I’ve been struggling as of late with writing fantasy. While I love the genre, I can’t seem to get past the third or fourth chapter in any fantasy novel I try to write (and from my reading statistics over the last few years, I apparently have read more fantasy than science fiction, as shocking as that may sound). The problem? Every time I start a fantasy idea (mostly in novel form), I end up burning out, not because of the usual (I’m bored of the story or characters), but because I cannot suspend my own disbelief in terms of the “cliches.” I have no problem doing this while reading, though, and this poses a bizarre dilemma.
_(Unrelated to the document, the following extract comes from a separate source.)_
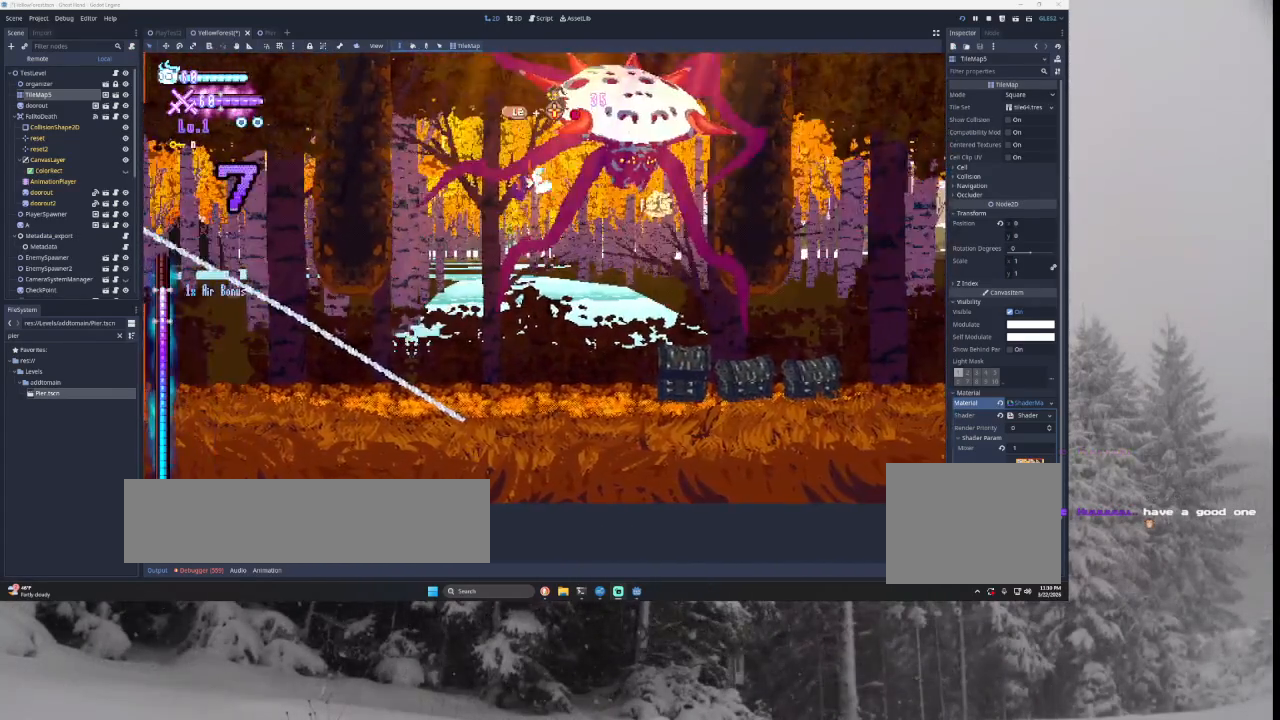
{"buttons": [], "left_stick": "left", "right_stick": "center", "events": [[100, "SQUARE", "down"], [200, "left_stick", "center"], [267, "SQUARE", "up"], [333, "left_stick", "left"]]}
How exactly can I write in a genre I enjoy if I can’t get past my own nagging guilt that I’m “telling the same story all over again?” Other authors do it (and let’s face it, most of them aren’t writing anything “original” at all, because that’s not really what fantasy is about). I read it. I love it. And I rarely dislike fantasy if the writer can pull off the cliches with grace (meaning they write in a way that makes the cliches irrelevant). I don’t know if that’s my problem. Am I graceless when it comes to fantasy? Maybe. When I write fantasy I get a good twenty or thirty pages into the story (maybe even 50) before I tell myself “I’ve seen this before” and lose interest. No, I’m not consciously trying to copy others (in fact, the novel I was working on for a while, Watchtower, had what I thought was a fairly unique use of old ideas developed outside of fantasy and then shoved into the middle of it for what the genre offered to the story). I may be doing this unconsciously, and, if so, I wonder if that is also a problem all fantasy writers (published or otherwise) deal with on a regular basis.
On the flip side, what makes it easier to suspend disbelief while reading fantasy (again, in terms of the cliches) than while writing it? Is there a switch that needs to be turned on somewhere in my head?
So, I’ll ask those of you who are writers (published or otherwise) what you do, or would suggest I do, to get past this? Is this a normal nagging thing for all writers of fantasy?